By: Kafeel Basha- Jigsaw Academy Faculty

ANOVA

SAS® (Statistical Analysis Software) is an analytic software suite which has the largest market share and is becoming increasingly popular in academics in recent years. SAS offers one-stop solution from data management to advanced analytics, and its “procedure based” language lets users focus less on programming details but more on analysis and modeling.

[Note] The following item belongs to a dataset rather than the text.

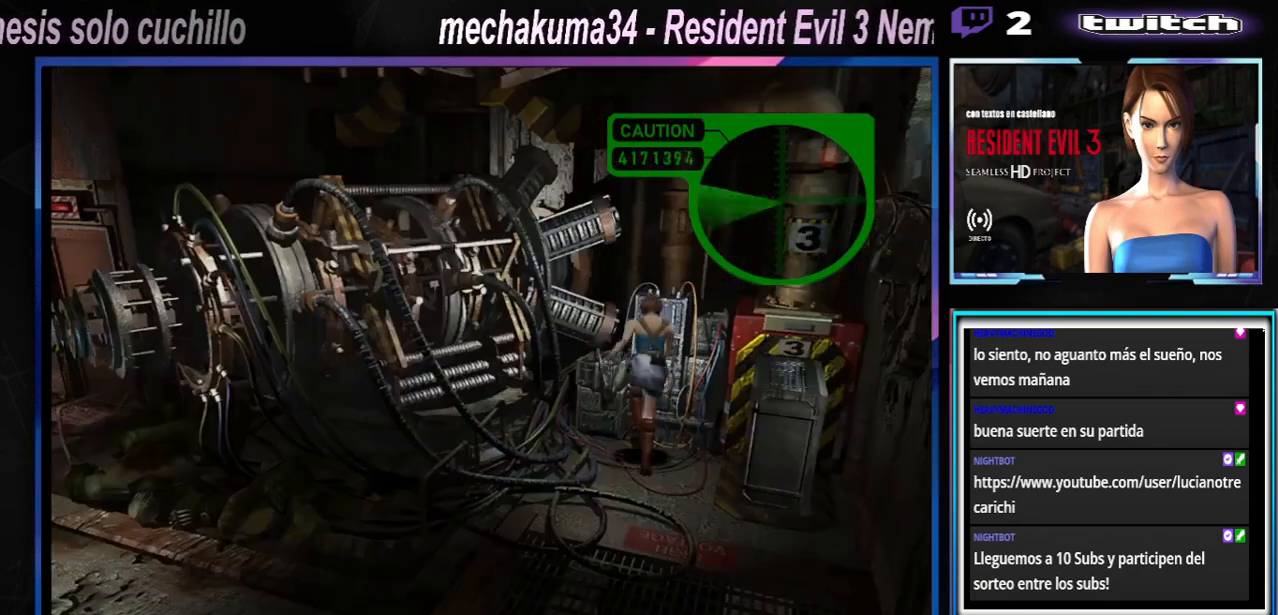
{"buttons": ["X"], "left_stick": "up-right", "events": [[100, "A", "down"], [233, "A", "up"], [333, "A", "down"], [433, "left_stick", "up-right"], [467, "A", "up"]]}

With the SAS System, you can easily access data from any source, perform data management, carry out statistical analysis, and then present your findings in a variety of reports and graphs-all within a single software environment. SAS/STAT software enables you to evaluate data from a variety of sources, including clinical trials, marketing databases, health surveys, customer preference studies, stock market research, and so on. SAS/STAT software provides statistical techniques for applications that span every industry.

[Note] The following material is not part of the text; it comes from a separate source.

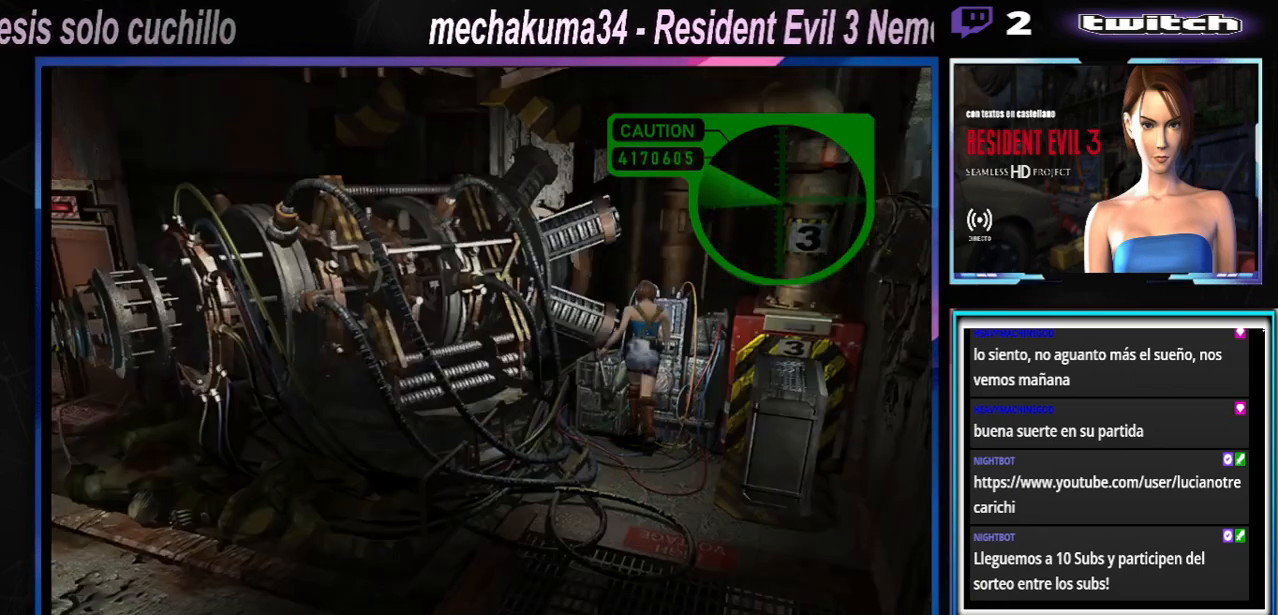
{"buttons": [], "left_stick": "center", "events": [[67, "A", "down"], [233, "A", "up"], [300, "A", "down"], [300, "left_stick", "up"], [400, "left_stick", "center"], [467, "A", "up"], [500, "X", "up"]]}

In a series of blogs we will post over the next coupe of weeks, we are going to discuss the concepts of ANOVA & Chi square using SAS.

In this first part we will first look at some of the procedures involved in analysing ANOVA & Chi square using SAS. We will then explain ANOVA and give you many examples of how ANOVA is used to determine the significant differences between the means of three or more independent distinct groups, how it compares the means between the groups you are interested in and determines whether any of those means are significantly different from each other and finally how it is used to determine the significant differences between the means of three or more independent distinct groups with unequal sample size.

Procedures involved in analysing ANOVA & Chi square using SAS

PROC FREQ:

Frequency distribution tables are produced by the following statements to be arranged in frequency order, from the highest frequency to the lowest.

Syntax:

PROC FREQ <options>;;

TAB LES variables </ option>;;

Run;

where variables are the names of one or more variables whose tables are desired.5 The

variables may be numeric or character.

PROC ANOVA:

PROC ANOVA handles only balanced ANOVA designs.

Syntax:

PROC ANOVA <options>;

CLASS variables </ option>;

MODEL dependents=effects </ options>;

run;

PROC GLM:

PROC GLM handles any ANOVA/regression design, helpful tool for unbalanced design.

PROC GLM options ;

CLASS variable-list;

MODEL dependents= independents / options;

run;

Note: Dependent variable should be numeric.

Brief introduction to Analysis of variance (ANOVA):

Analysis of variance (ANOVA) is a collection of statistical models used to analyze the differences between group means and their associated procedures such as “variations” among and between groups. In the ANOVA setting, the observed variance in a particular variable is partitioned into components attributable to different sources of variation. In its simplest form, ANOVA provides a statistical test of whether or not the means of several groups are equal, and therefore generalizes the t-test to more than two groups to avoid the chances of arising type I error.

Assumptions: It is assumed that subjects are randomly assigned to one of 3 or more groups and that the data within each group are normally distributed with equal variances across groups. Sample sizes between groups do not have to be equal, but large differences in sample sizes for the groups may affect the outcome of some multiple comparisons tests.

Two sources of variance:

Between group variance: Differences between group means

Within group variance: Differences among people within the same group

Null Hypothesis: The group means are same or there is no significance difference among group means.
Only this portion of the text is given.